'A Vision for the Future'
#BeyondBIM2020 AEC symposium moved from a one day event in London to a digital platform for 2020 with live webinar presentations from speakers scheduled over a couple of weeks.
Leading members of the Architecture, Engineering, Construction community presented case studies and discussions on the future vision of building, highlighting examples and projects where BIM is used and evolved into aiding the fabrication and construction process.
The design revolution is now and a new era has begun! Welcome to the Building Experience Modeling (BEM) era! This generation has been given the task to design and build sustainable green buildings using renewable resources, reliably and safely - in less time and with unnecessary outlay of costs.Delivering these complex solutions with reliability and precision is a challenge facing the building industry. With the introduction of new innovative tools available, designers are able to go from 2D to 3D CAD - using Building Information Modeling (BIM) methodology to digitally create design simulations to manage all the information associated with architectural projects.

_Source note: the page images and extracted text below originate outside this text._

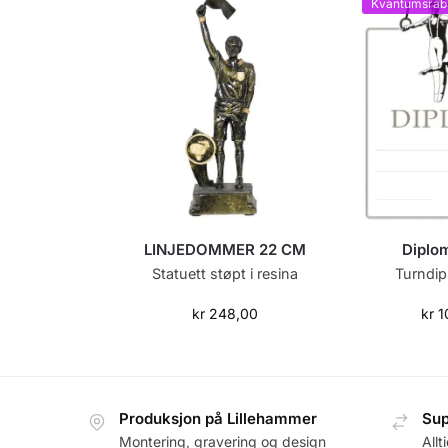
Kvantumsrab
LINJEDOMMER 22 CM
Diplo
Statuett støpt i resina
Turndip
kr
248,00
kr
1
Produksjon på Lillehammer
Sup
Montering, gravering og design
Allt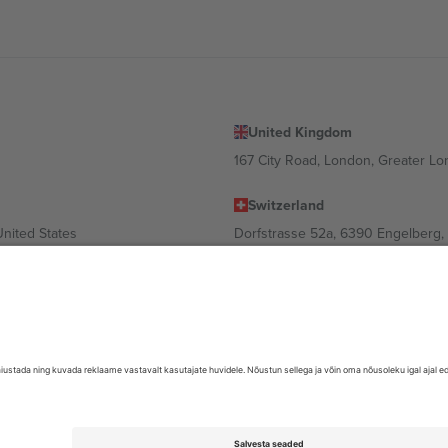
United Kingdom
167 City Road, London, Greater L
Switzerland
United States
Dorfstrasse 52a, 6390 Engelberg, 
United Arab Emirates
ulgaria
UAE Dubai Silicon Oasis, DDP Buil
 Ciudad de México, CDMX, Mexico
valt asukohast, sündmusest ja/või domeenist. Detailide jaoks vaata konkre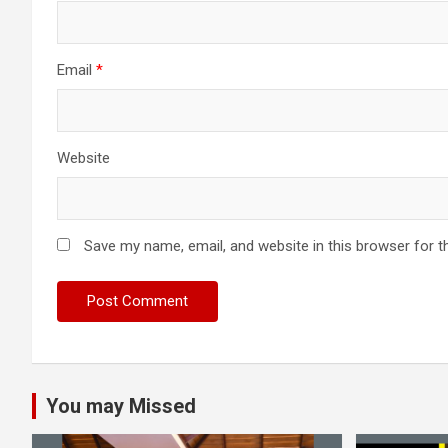
Email
*
Website
Save my name, email, and website in this browser for t
You may Missed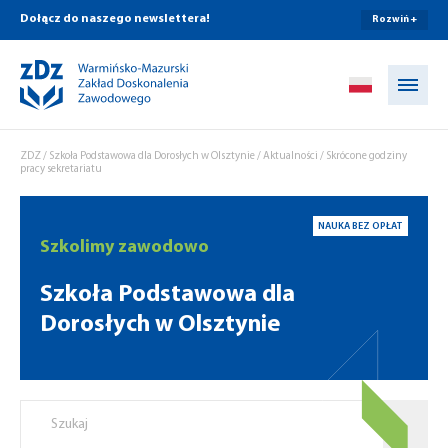
Dołącz do naszego newslettera!
Rozwiń +
Przejdź do treści
ZDZ
/
Szkoła Podstawowa dla Dorosłych w Olsztynie
/
Aktualności
/
Skrócone godziny
pracy sekretariatu
NAUKA BEZ OPŁAT
Szkolimy zawodowo
Szkoła Podstawowa dla
Dorosłych w Olsztynie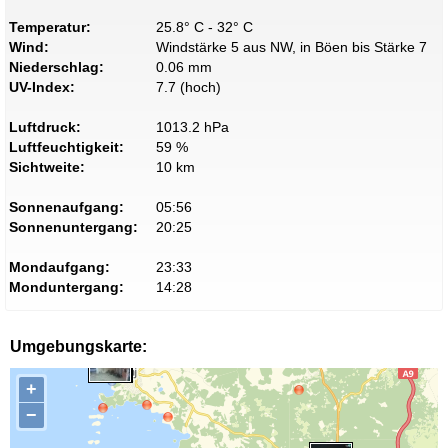
Temperatur:
25.8° C - 32° C
Wind:
Windstärke 5 aus NW, in Böen bis Stärke 7
Niederschlag:
0.06 mm
UV-Index:
7.7 (hoch)
Luftdruck:
1013.2 hPa
Luftfeuchtigkeit:
59 %
Sichtweite:
10 km
Sonnenaufgang:
05:56
Sonnenuntergang:
20:25
Mondaufgang:
23:33
Monduntergang:
14:28
Umgebungskarte:
+
−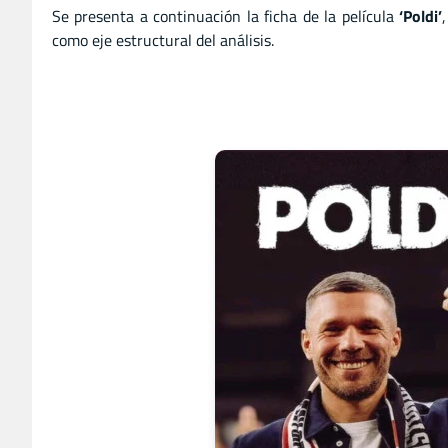
Se presenta a continuación la ficha de la película
‘Poldi’
como eje estructural del análisis.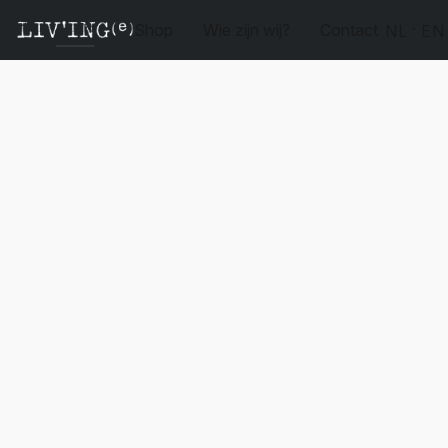
Shop
Wie zijn wij?
Contact
NL
EN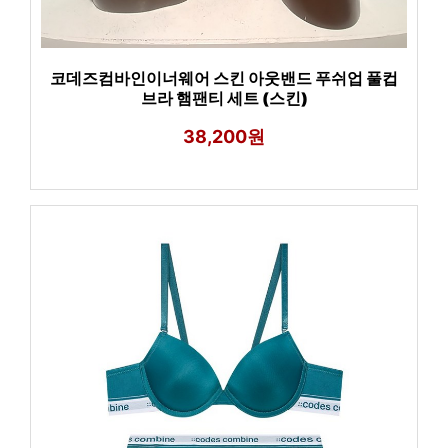
코데즈컴바인이너웨어 스킨 아웃밴드 푸쉬업 풀컵
브라 햄팬티 세트 (스킨)
38,200원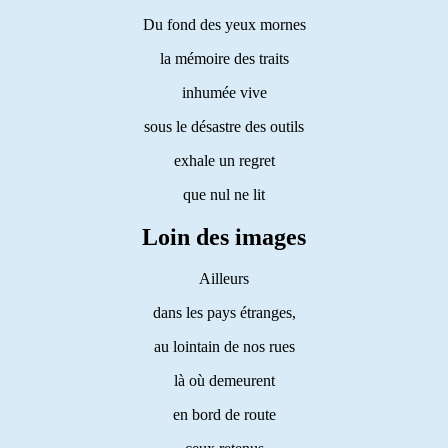
Du fond des yeux mornes
la mémoire des traits
inhumée vive
sous le désastre des outils
exhale un regret
que nul ne lit
Loin des images
Ailleurs
dans les pays étranges,
au lointain de nos rues
là où demeurent
en bord de route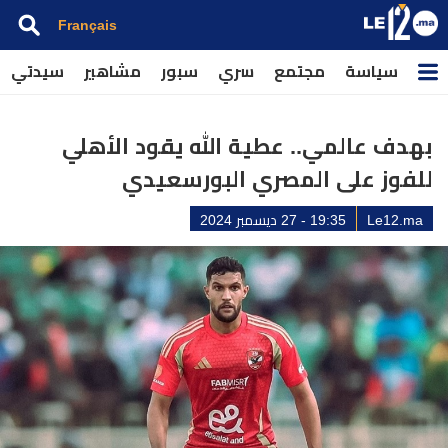
Français
سياسة
مجتمع
سري
سبور
مشاهير
سيدتي
بهدف عالمي.. عطية الله يقود الأهلي
للفوز على المصري البورسعيدي
Le12.ma
19:35 - 27 ديسمبر 2024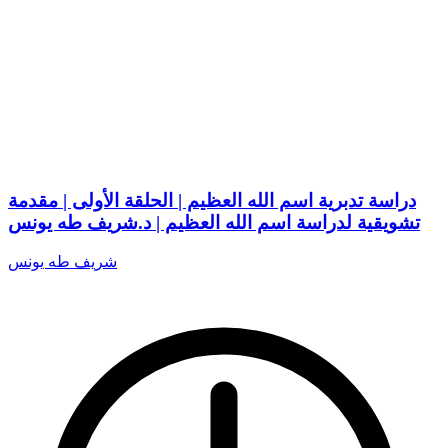
دراسة تدبرية اسم الله العظيم | الحلقة الأولى | مقدمة
تشويقية لدراسة اسم الله العظيم | د.شريف طه يونس
شريف طه يونس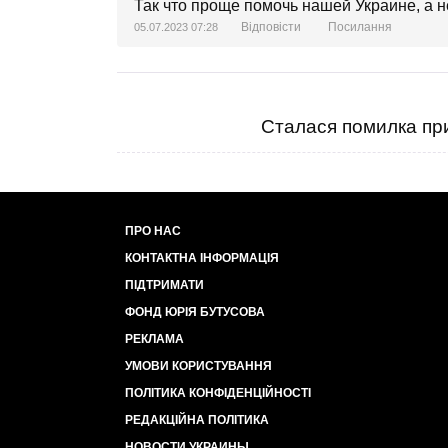
Так что проще помочь нашей Украине, а н
Відповісти
Посилання
05.07.2023 07:28
Сталася помилка при
ПРО НАС
КОНТАКТНА ІНФОРМАЦІЯ
ПІДТРИМАТИ
ФОНД ЮРІЯ БУТУСОВА
РЕКЛАМА
УМОВИ КОРИСТУВАННЯ
ПОЛІТИКА КОНФІДЕНЦІЙНОСТІ
РЕДАКЦІЙНА ПОЛІТИКА
НОВОСТИ УКРАИНЫ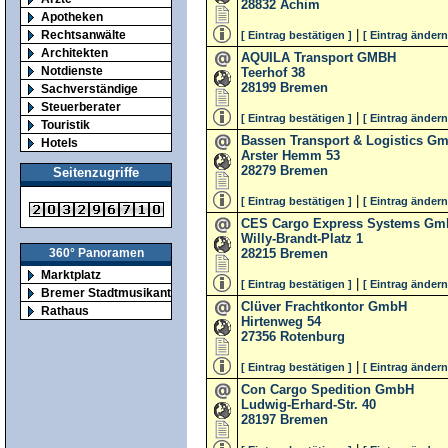
28832
Achim
Apotheken
|
Rechtsanwälte
[ Eintrag bestätigen ]
[ Eintrag ändern
Architekten
AQUILA Transport GMBH
Notdienste
Teerhof 38
28199
Bremen
Sachverständige
Steuerberater
|
[ Eintrag bestätigen ]
[ Eintrag ändern
Touristik
Bassen Transport & Logistics Gm
Hotels
Arster Hemm 53
28279
Bremen
Seitenzugriffe
|
[ Eintrag bestätigen ]
[ Eintrag ändern
CES Cargo Express Systems G
Willy-Brandt-Platz 1
28215
Bremen
360° Panoramen
Marktplatz
|
[ Eintrag bestätigen ]
[ Eintrag ändern
Bremer Stadtmusikanten
Clüver Frachtkontor GmbH
Rathaus
Hirtenweg 54
27356
Rotenburg
|
[ Eintrag bestätigen ]
[ Eintrag ändern
Con Cargo Spedition GmbH
Ludwig-Erhard-Str. 40
28197
Bremen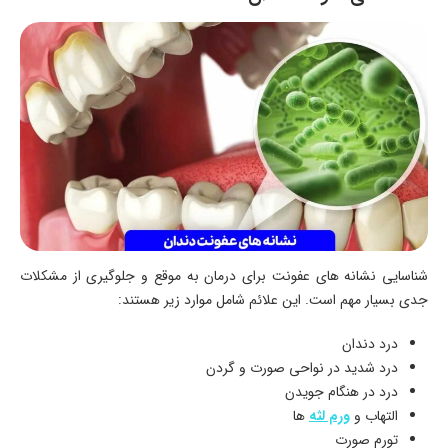
شناسایی نشانه های عفونت برای درمان به موقع و جلوگیری از مشکلات
جدی بسیار مهم است. این علائم شامل موارد زیر هستند:
درد دندان
درد شدید در نواحی صورت و گردن
درد در هنگام جویدن
التهاب و
ورم لثه
ها
تورم صورت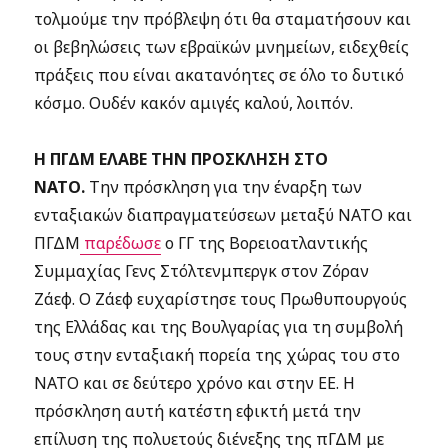
τολμούμε την πρόβλεψη ότι θα σταματήσουν και
οι βεβηλώσεις των εβραϊκών μνημείων, ειδεχθείς
πράξεις που είναι ακατανόητες σε όλο το δυτικό
κόσμο. Ουδέν κακόν αμιγές καλού, λοιπόν.
Η ΠΓΔΜ ΕΛΑΒΕ ΤΗΝ ΠΡΟΣΚΛΗΣΗ ΣΤΟ
ΝΑΤΟ.
Την πρόσκληση για την έναρξη των
ενταξιακών διαπραγματεύσεων μεταξύ ΝΑΤΟ και
ΠΓΔΜ
παρέδωσε
ο ΓΓ της Βορειοατλαντικής
Συμμαχίας Γενς Στόλτενμπεργκ στον Ζόραν
Ζάεφ. Ο Ζάεφ ευχαρίστησε τους Πρωθυπουργούς
της Ελλάδας και της Βουλγαρίας για τη συμβολή
τους στην ενταξιακή πορεία της χώρας του στο
ΝΑΤΟ και σε δεύτερο χρόνο και στην ΕΕ. Η
πρόσκληση αυτή κατέστη εφικτή μετά την
επίλυση της πολυετούς διένεξης της πΓΔΜ με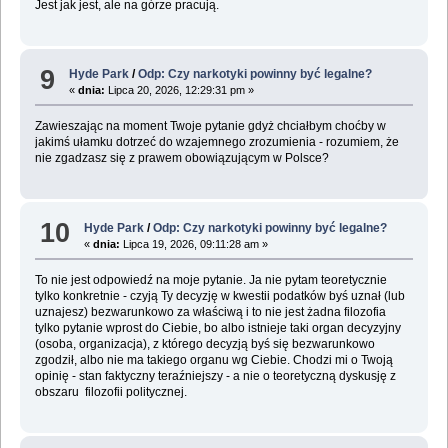
Jest jak jest, ale na górze pracują.
9
Hyde Park
/
Odp: Czy narkotyki powinny być legalne?
«
dnia:
Lipca 20, 2026, 12:29:31 pm »
Zawieszając na moment Twoje pytanie gdyż chciałbym choćby w
jakimś ułamku dotrzeć do wzajemnego zrozumienia - rozumiem, że
nie zgadzasz się z prawem obowiązującym w Polsce?
10
Hyde Park
/
Odp: Czy narkotyki powinny być legalne?
«
dnia:
Lipca 19, 2026, 09:11:28 am »
To nie jest odpowiedź na moje pytanie. Ja nie pytam teoretycznie
tylko konkretnie - czyją Ty decyzję w kwestii podatków byś uznał (lub
uznajesz) bezwarunkowo za właściwą i to nie jest żadna filozofia
tylko pytanie wprost do Ciebie, bo albo istnieje taki organ decyzyjny
(osoba, organizacja), z którego decyzją byś się bezwarunkowo
zgodził, albo nie ma takiego organu wg Ciebie. Chodzi mi o Twoją
opinię - stan faktyczny teraźniejszy - a nie o teoretyczną dyskusję z
obszaru filozofii politycznej.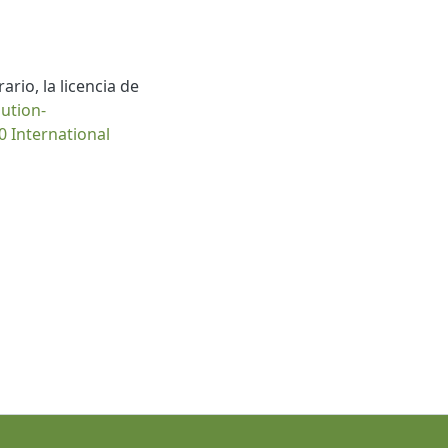
rio, la licencia de
bution-
 International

(While Computer Aided Design (CAD) creates 2-dimensional (2D) or 3-dimensional (3D) drawings that don't distinguish between elements, BIM incorporates 4D (time) and 5D (costs) allowing users to manage information throughout project lifecycle intelligently, whilst automating processes such as programming, conceptual and detailed design, analysis, documentation, manufacturing, construction logistics, maintenance, building operations, renovations or demolition.)
2D or 3D CAD
“Change or die” is the shorted version of Charles Darwin’s famous quote.
A little while ago I was in a meeting with a director of a major developer in London, trying to convince him of using 3D CAD (or BIM) models to help in construction projects and one comment put forcefully to me was
“I’ve built many a building with a pencil, paper and a fax machine so why should I spend money on 3D CAD information?“
I think we have all met these dinosaurs and we know what their future beholds!
If you think back to your first days in a design office, in a new industry fresh from college, you’ll remember that there was always a designer who’d been there many years. That was the person you sought for help, as they had all the experience of what works and what doesn’t.
It was Oscar Wilde who said “Experience is simply the name we give to our mistakes”, and so why shouldn’t you capture that experience to then avoid making the same mistakes.
Knowledge Based Engineering
There is a way this can be achieved which is by using a templated approach to design or to use another term “Knowledge Based Engineering“(KBE).
Knowledge Based Engineering sounds like a complicated process but our simple application and approach allows an organisation to capture best practises and methodology which become an automatic benefit for all concerned.